So the weekend was not a fun one. My husband and I hit a rough patch with honesty and communication. He had a hard time not lying to me. I had a hard time not sneaking around behind his back to learn the truth. So this resulted in two days of fighting and lots of hurt feelings. By the end of it I am thankfully still a married woman working through a rough time in her life.
Husband is awkward about this new phase in his life and has a hard time accepting who he is. I am doing everything I can to make it easier on him but it got to the point where he was lying again to keep from feeling uncomfortable about what he wanted to tell me. I found out about these lies and confronted him after I read his texts without him knowing. I considered my lies as bad as his so that is probably why I didn't walk out the door. I told him the next time he lied last time I would be done. But this was the next time and I lied as well so it I knew I couldn't just do that. We needed to find a way to trust each other.
I told him I was sick of being the one feeling awkward just to make him more comfortable. I was tired of taking on the hardships so he could go out and have fun. If he wanted this freedom to go out and find himself he needed to accept some of the responsibilities and get over his being uncomfortable and just tell me. I would rather be jealous and bothered for a few minutes or couple of hours than hurt and be suspicious of his behavior for weeks on end that could lead to the end of everything.
But after lots of talking and compromising we came out with more understandings. The next day he even came home with a surprise for me. He had finally after two years replaced his wedding band. His had gotten stolen a couple of years ago from beside his chair at our community pool. And he never replaced it because he always told me they were uncomfortable and he didn't want to spend the money. We had the money but there was usually one excuse after another for him not getting a new one. Alot of it had to do with the cheating that was going on that I didn't know about. That is different now.

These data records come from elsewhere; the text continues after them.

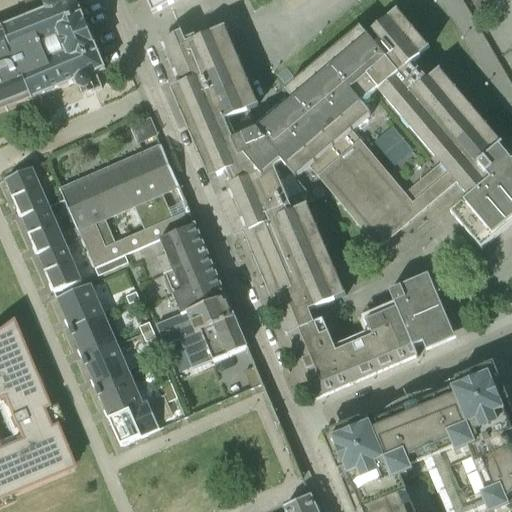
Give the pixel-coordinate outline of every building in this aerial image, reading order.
[(2,29),(0,29),(0,115),(33,102),(78,83),(83,98),(103,90),(97,75),(106,71),(106,70),(76,0),(72,0),(67,3),(65,0),(31,0),(25,3),(31,17),(2,29)] [(146,0),(153,16),(181,0),(146,0)] [(224,29),(213,33),(187,45),(182,33),(164,41),(183,84),(171,89),(209,180),(217,177),(217,176),(227,172),(233,185),(230,186),(240,208),(249,230),(243,233),(272,301),(282,298),(286,306),(279,309),(282,318),(284,322),(290,336),(306,375),(317,401),(416,358),(417,359),(418,359),(418,358),(417,354),(414,349),(423,345),(426,350),(427,353),(457,341),(429,276),(426,278),(399,289),(400,290),(391,293),(391,292),(389,293),(394,304),(396,310),(367,323),(373,338),(337,353),(334,348),(333,345),(323,321),(322,322),(315,325),(309,312),(336,301),(346,297),(344,292),(308,206),(297,210),(293,213),(275,169),(282,164),(296,180),(315,164),(377,238),(450,176),(457,185),(460,188),(462,191),(463,192),(470,199),(464,204),(451,215),(482,251),(511,226),(511,162),(500,149),(503,146),(440,71),(431,78),(427,82),(413,64),(421,58),(430,50),(398,12),(397,12),(389,19),(373,33),(381,42),(375,47),(368,38),(361,29),(360,29),(285,92),(293,102),(257,131),(243,114),(257,107),(224,29)] [(203,25),(193,29),(196,36),(206,32),(203,25)] [(136,142),(155,134),(148,118),(130,125),(136,142)] [(137,253),(161,242),(197,227),(196,226),(191,213),(174,220),(164,197),(180,190),(161,146),(60,190),(79,234),(95,271),(95,270),(109,264),(125,258),(137,253)] [(48,205),(32,170),(5,182),(21,217),(48,205)] [(21,217),(36,253),(64,242),(48,205),(21,217)] [(197,227),(161,242),(167,257),(158,260),(164,277),(165,276),(167,281),(164,282),(170,296),(173,295),(182,316),(226,298),(197,227)] [(36,253),(54,295),(81,283),(64,242),(36,253)] [(113,271),(129,264),(126,258),(109,264),(113,271)] [(95,270),(98,278),(113,271),(109,264),(95,270)] [(105,318),(91,286),(57,300),(71,333),(105,318)] [(126,298),(130,306),(140,301),(136,294),(126,298)] [(245,342),(244,341),(226,298),(182,316),(156,327),(165,348),(182,341),(194,371),(247,349),(245,342)] [(71,333),(83,362),(117,347),(105,318),(71,333)] [(153,332),(150,324),(139,329),(143,337),(153,332)] [(9,325),(0,331),(0,402),(18,445),(0,452),(0,503),(71,474),(9,325)] [(143,337),(146,344),(156,339),(153,332),(143,337)] [(117,347),(83,362),(97,392),(131,377),(117,347)] [(421,396),(422,400),(409,406),(398,410),(396,407),(390,410),(385,414),(379,418),(374,422),(363,427),(360,420),(344,427),(346,434),(332,440),(338,454),(331,457),(354,511),(482,511),(487,510),(487,511),(511,511),(511,410),(502,386),(495,389),(489,375),(475,381),(472,374),(456,380),(459,388),(448,392),(441,393),(436,393),(431,394),(421,396)] [(97,393),(109,420),(143,405),(131,378),(97,393)] [(174,392),(170,382),(163,386),(167,395),(174,392)] [(167,395),(167,396),(165,397),(168,404),(178,400),(174,392),(167,395)] [(109,420),(121,448),(160,431),(157,425),(173,418),(164,397),(143,406),(143,405),(109,420)] [(307,498),(284,508),(285,511),(317,511),(311,496),(309,497),(307,498)]
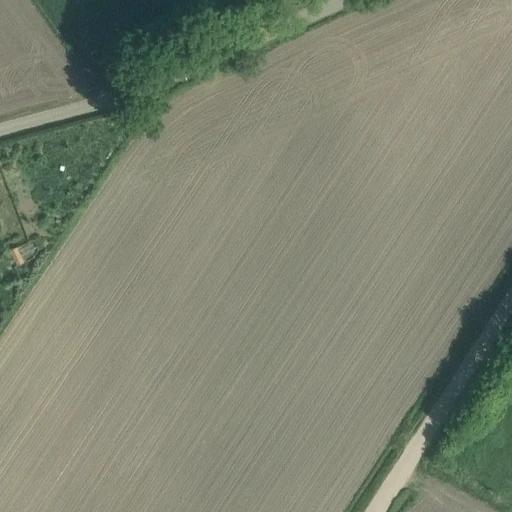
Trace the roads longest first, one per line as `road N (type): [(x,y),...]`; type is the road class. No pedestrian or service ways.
road 1 (unclassified): [(0,132),(93,107),(352,0)]
road 2 (unclassified): [(377,511),(446,406)]
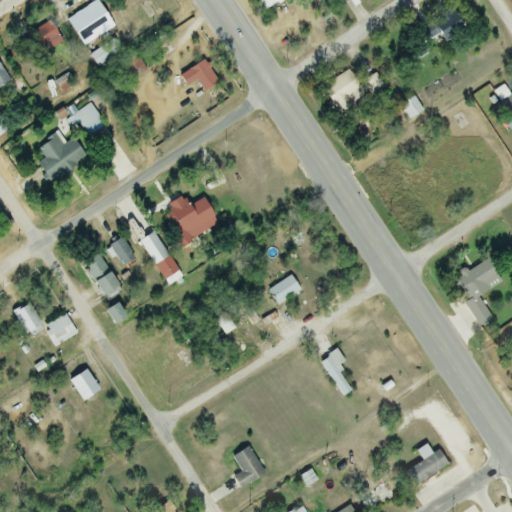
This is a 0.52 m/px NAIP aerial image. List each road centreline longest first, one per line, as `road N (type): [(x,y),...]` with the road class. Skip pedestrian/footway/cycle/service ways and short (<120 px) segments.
road 1 (primary): [(511,446),(215,0)]
road 2 (residential): [(0,274),(406,0)]
road 3 (residential): [(161,433),(511,195)]
road 4 (residential): [(0,183),(214,511)]
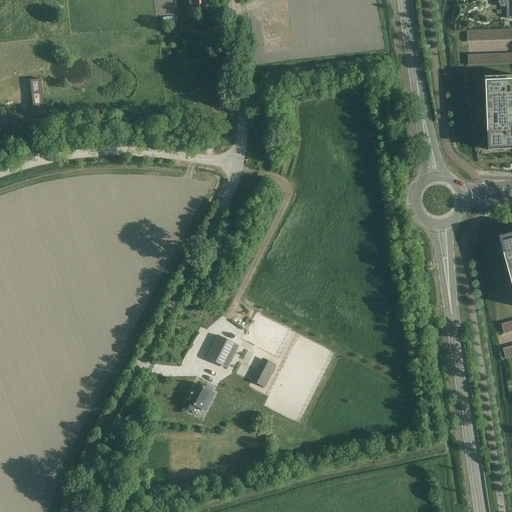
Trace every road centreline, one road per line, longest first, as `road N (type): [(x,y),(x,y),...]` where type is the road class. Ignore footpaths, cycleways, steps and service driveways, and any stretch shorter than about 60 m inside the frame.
road 1 (unclassified): [(67,511),(238,161)]
road 2 (secondary): [(480,511),(441,223)]
road 3 (unclassified): [(238,161),(114,150),(0,171)]
road 4 (secondary): [(435,175),(404,0)]
road 5 (unclassified): [(238,161),(230,0)]
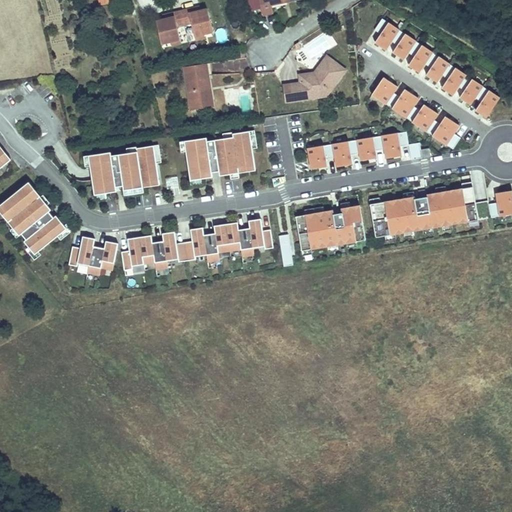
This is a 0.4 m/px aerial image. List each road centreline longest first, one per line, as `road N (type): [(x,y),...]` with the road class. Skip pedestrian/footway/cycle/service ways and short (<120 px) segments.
road 1 (residential): [(0,121),(80,210),(101,222),(489,157)]
road 2 (residential): [(495,135),(368,55)]
road 3 (residential): [(395,0),(511,69)]
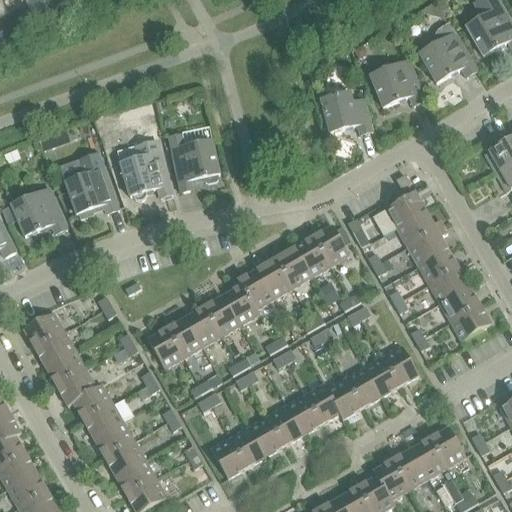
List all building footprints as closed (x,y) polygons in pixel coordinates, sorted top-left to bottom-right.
[(483,20),(467,30),(484,60),(509,45),(511,49),(511,24),(510,22),(497,0),(485,0),(475,6),(483,20)] [(437,4),(421,14),(443,21),(449,23),(437,4)] [(446,4),(440,7),(446,18),(452,14),(446,4)] [(478,74),(464,49),(450,25),(441,30),(439,33),(437,36),(436,39),(436,43),(437,47),(420,57),(437,87),(463,72),(468,80),(478,74)] [(4,33),(0,36),(0,42),(3,46),(10,40),(4,33)] [(364,47),(354,52),(359,60),(364,57),(366,51),(364,47)] [(410,63),(371,79),(384,111),(411,100),(415,109),(426,104),(410,63)] [(322,103),(331,136),(359,129),(362,138),(374,135),(365,102),(354,106),(351,95),(322,103)] [(109,116),(97,120),(101,134),(114,131),(109,116)] [(501,174),(511,167),(511,131),(511,132),(511,142),(490,155),(501,174)] [(49,138),(40,141),(44,154),(54,151),(49,138)] [(182,138),(169,140),(182,196),(194,193),(193,187),(192,184),(205,181),(206,184),(208,186),(217,184),(219,182),(218,178),(221,178),(213,144),(185,150),(182,138)] [(139,161),(121,167),(131,200),(134,199),(136,202),(139,204),(142,204),(146,202),(147,199),(147,195),(159,192),(162,201),(174,198),(161,155),(158,144),(136,150),(139,161)] [(461,164),(453,169),(457,175),(465,171),(461,164)] [(511,167),(501,174),(511,193),(511,192),(511,167)] [(105,171),(66,185),(77,218),(105,208),(108,217),(120,213),(105,171)] [(411,187),(406,178),(397,183),(402,192),(411,187)] [(50,192),(12,208),(19,224),(26,240),(53,228),(57,237),(68,232),(50,192)] [(397,232),(427,215),(416,196),(386,213),(397,232)] [(12,208),(2,212),(9,228),(19,224),(12,208)] [(408,251),(445,230),(441,223),(434,227),(427,215),(397,232),(408,251)] [(0,252),(1,252),(6,260),(17,255),(0,221),(0,252)] [(357,222),(348,227),(353,236),(362,231),(357,222)] [(314,240),(331,270),(350,259),(333,229),(314,240)] [(419,269),(448,252),(441,240),(448,236),(445,230),(408,251),(419,269)] [(296,251),(313,281),(331,270),(314,240),(296,251)] [(273,255),(294,291),(313,281),(296,251),(283,258),(279,251),(273,255)] [(430,288),(459,271),(448,252),(419,269),(430,288)] [(258,273),(275,302),(294,291),(273,255),(267,259),(271,266),(258,273)] [(374,271),(382,266),(377,257),(368,262),(374,271)] [(389,262),(382,266),(387,275),(394,271),(389,262)] [(382,266),(374,271),(379,280),(387,275),(382,266)] [(441,307),(470,290),(459,271),(430,288),(441,307)] [(242,289),(256,313),(257,312),(275,302),(258,273),(238,284),(241,289),(242,289)] [(337,300),(330,287),(320,293),(327,306),(337,300)] [(224,300),(241,329),(260,318),(257,312),(256,313),(242,289),(241,289),(224,300)] [(451,325),(481,309),(470,290),(441,307),(451,325)] [(395,308),(403,303),(398,294),(390,299),(395,308)] [(349,301),(354,310),(363,305),(358,296),(349,301)] [(104,313),(112,308),(107,300),(99,304),(104,313)] [(205,310),(222,340),(241,329),(224,300),(205,310)] [(354,310),(349,301),(340,306),(345,315),(354,310)] [(403,303),(395,308),(400,317),(409,312),(403,303)] [(112,308),(104,313),(109,322),(117,317),(112,308)] [(481,309),(451,325),(462,345),(492,328),(481,309)] [(205,310),(186,321),(203,351),(222,340),(205,310)] [(357,315),(362,323),(371,318),(366,310),(357,315)] [(362,323),(357,315),(348,320),(353,328),(362,323)] [(36,352),(65,335),(54,316),(25,333),(36,352)] [(312,323),(317,331),(326,326),(321,318),(312,323)] [(186,321),(168,332),(185,361),(203,351),(186,321)] [(317,331),(312,323),(303,328),(308,337),(317,331)] [(320,336),(325,345),(334,340),(329,331),(320,336)] [(165,373),(185,361),(168,332),(148,343),(165,373)] [(417,345),(425,341),(420,332),(412,336),(417,345)] [(65,335),(36,352),(47,371),(76,354),(65,335)] [(325,345),(320,336),(311,342),(316,350),(325,345)] [(125,351),(134,346),(129,337),(120,342),(125,351)] [(275,344),(280,353),(288,348),(284,339),(275,344)] [(425,341),(417,345),(422,354),(430,350),(425,341)] [(280,353),(275,344),(266,350),(271,358),(280,353)] [(134,346),(125,351),(131,360),(139,355),(134,346)] [(384,360),(401,390),(420,379),(403,349),(384,360)] [(282,358),(287,366),(296,361),(291,353),(282,358)] [(76,354),(47,371),(58,390),(87,373),(76,354)] [(287,366),(282,358),(273,363),(278,372),(287,366)] [(401,390),(384,360),(365,371),(382,401),(401,390)] [(237,366),(242,375),(251,369),(246,361),(237,366)] [(242,375),(237,366),(228,371),(233,380),(242,375)] [(346,382),(363,411),(382,401),(365,371),(346,382)] [(98,392),(97,391),(87,373),(58,390),(69,409),(74,406),(74,405),(98,392)] [(147,388),(155,383),(150,374),(142,379),(147,388)] [(245,379),(250,388),(259,383),(254,374),(245,379)] [(250,388),(245,379),(236,385),(241,393),(250,388)] [(200,388),(205,396),(214,391),(209,382),(200,388)] [(328,392),(327,393),(341,417),(340,418),(343,423),(363,411),(346,382),(328,392)] [(155,383),(147,388),(152,397),(161,392),(155,383)] [(306,398),(323,428),(340,418),(341,417),(327,393),(328,392),(325,387),(306,398)] [(74,405),(74,406),(84,424),(114,407),(103,388),(97,391),(98,392),(74,405)] [(205,396),(200,388),(191,393),(196,401),(205,396)] [(208,401),(213,410),(221,404),(217,396),(208,401)] [(0,398),(0,422),(11,417),(0,398)] [(287,409),(304,439),(323,428),(306,398),(287,409)] [(213,410),(208,401),(199,406),(204,415),(213,410)] [(511,430),(511,429),(511,404),(501,411),(511,430)] [(114,407),(84,424),(95,443),(125,426),(114,407)] [(268,420),(285,449),(304,439),(287,409),(268,420)] [(168,425),(177,421),(172,412),(163,416),(168,425)] [(0,447),(16,439),(17,439),(22,436),(11,417),(0,422),(0,447)] [(250,431),(267,460),(285,449),(268,420),(250,431)] [(177,421),(168,425),(174,434),(182,429),(177,421)] [(106,462),(135,445),(125,426),(95,443),(106,462)] [(231,442),(248,471),(267,460),(250,431),(231,442)] [(431,442),(448,471),(467,460),(450,431),(431,442)] [(477,450),(485,445),(480,436),(472,441),(477,450)] [(0,472),(27,457),(17,439),(16,439),(0,447),(0,472)] [(248,471),(231,442),(212,453),(229,482),(248,471)] [(448,471),(431,442),(412,452),(429,482),(448,471)] [(135,445),(106,462),(117,480),(146,463),(135,445)] [(485,445),(477,450),(482,459),(491,454),(485,445)] [(190,463),(199,458),(193,449),(185,454),(190,463)] [(429,482),(412,452),(393,463),(410,493),(429,482)] [(0,478),(8,493),(38,476),(27,457),(0,472),(0,478)] [(199,458),(190,463),(195,472),(204,467),(199,458)] [(146,463),(117,480),(128,499),(157,482),(146,463)] [(376,480),(377,479),(391,504),(392,503),(410,493),(393,463),(373,475),(376,480)] [(499,487),(507,483),(502,474),(493,478),(499,487)] [(8,493),(19,511),(49,495),(38,476),(8,493)] [(359,490),(371,511),(388,511),(396,508),(392,503),(391,504),(377,479),(376,480),(359,490)] [(149,511),(168,501),(157,482),(128,499),(135,511),(149,511)] [(453,482),(445,487),(445,488),(456,507),(464,502),(453,482)] [(511,491),(507,483),(499,487),(504,496),(511,491)] [(340,501),(346,511),(371,511),(359,490),(340,501)] [(19,511),(58,511),(49,495),(19,511)] [(465,503),(470,511),(479,506),(474,498),(465,503)] [(321,511),(346,511),(340,501),(321,511)] [(469,511),(470,511),(465,503),(457,508),(458,511),(469,511)]
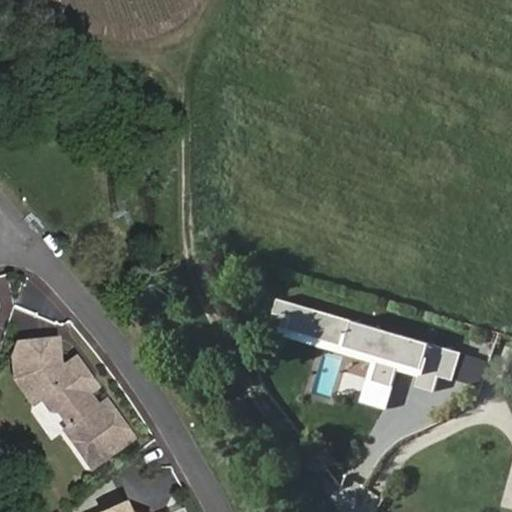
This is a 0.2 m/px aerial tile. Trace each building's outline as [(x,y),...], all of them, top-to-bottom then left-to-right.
[(465,353),(280,299),(276,313),(294,318),(288,338),(374,363),(362,402),(390,410),(401,371),(421,376),(417,388),(438,393),(442,379),(456,383),(465,353)] [(81,380),(86,376),(75,363),(64,370),(60,363),(58,342),(36,343),(38,370),(16,372),(17,385),(35,408),(44,403),(52,413),(63,415),(73,430),(67,434),(94,470),(133,441),(107,405),(99,411),(85,392),(89,390),(81,380)] [(16,357),(16,372),(38,370),(36,343),(21,343),(16,357)] [(93,387),(86,376),(81,380),(89,390),(93,387)] [(415,423),(443,417),(440,404),(412,410),(415,423)]
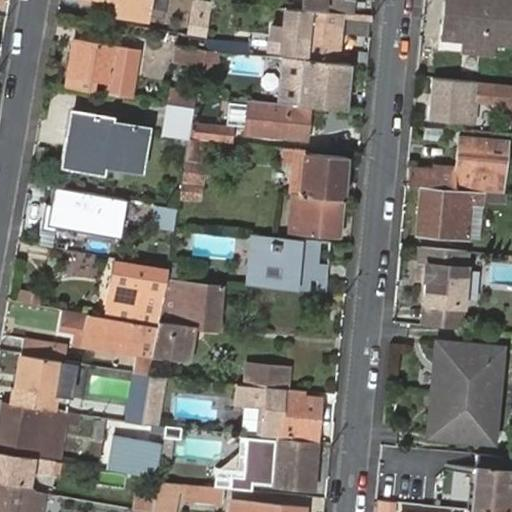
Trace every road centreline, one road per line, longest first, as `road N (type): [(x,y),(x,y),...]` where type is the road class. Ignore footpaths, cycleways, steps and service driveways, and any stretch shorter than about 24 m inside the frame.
road 1 (residential): [(397,0),(350,511)]
road 2 (residential): [(35,0),(0,209)]
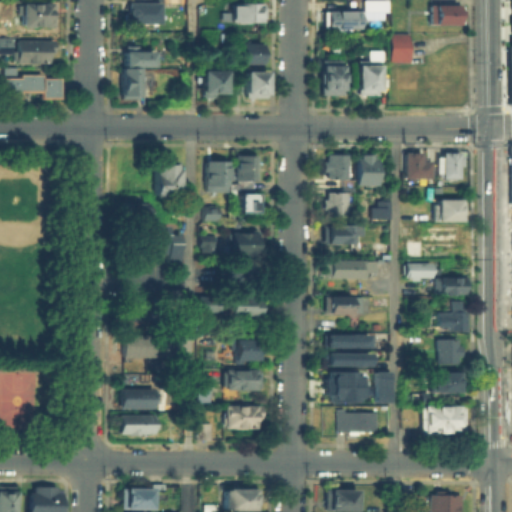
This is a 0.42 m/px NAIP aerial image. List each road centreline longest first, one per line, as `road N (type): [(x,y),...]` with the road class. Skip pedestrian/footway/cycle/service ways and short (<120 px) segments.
road 1 (secondary): [(491,0),(495,511)]
road 2 (residential): [(291,511),(293,0)]
road 3 (residential): [(511,460),(86,461)]
road 4 (residential): [(491,126),(88,125)]
road 5 (residential): [(86,461),(88,125)]
road 6 (residential): [(88,125),(88,0)]
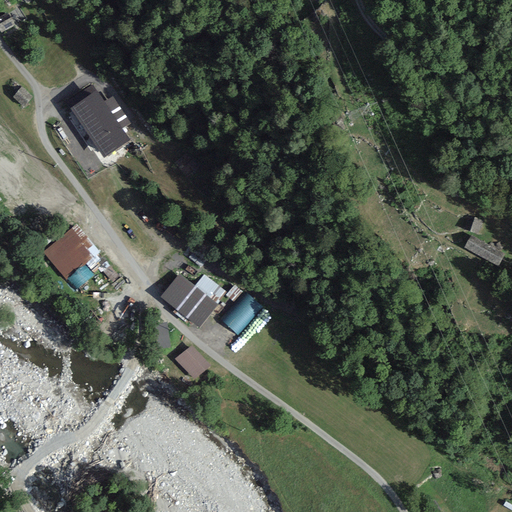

As for today. J and I had lunch together. With her husband asking for husband and J to take a small two week break from sexual relations I am trying to keep up a good relationship with her. So I took my daughter along because she has a daughter the same age and knew she would enjoy. It also helps ease any tensions. We just kept it simple and fun at DQ. I know they miss each other but husband loves that I do this kind of thing with her. And it is nice to chat with her about things besides the poly life.
Hope all is well with everyone else.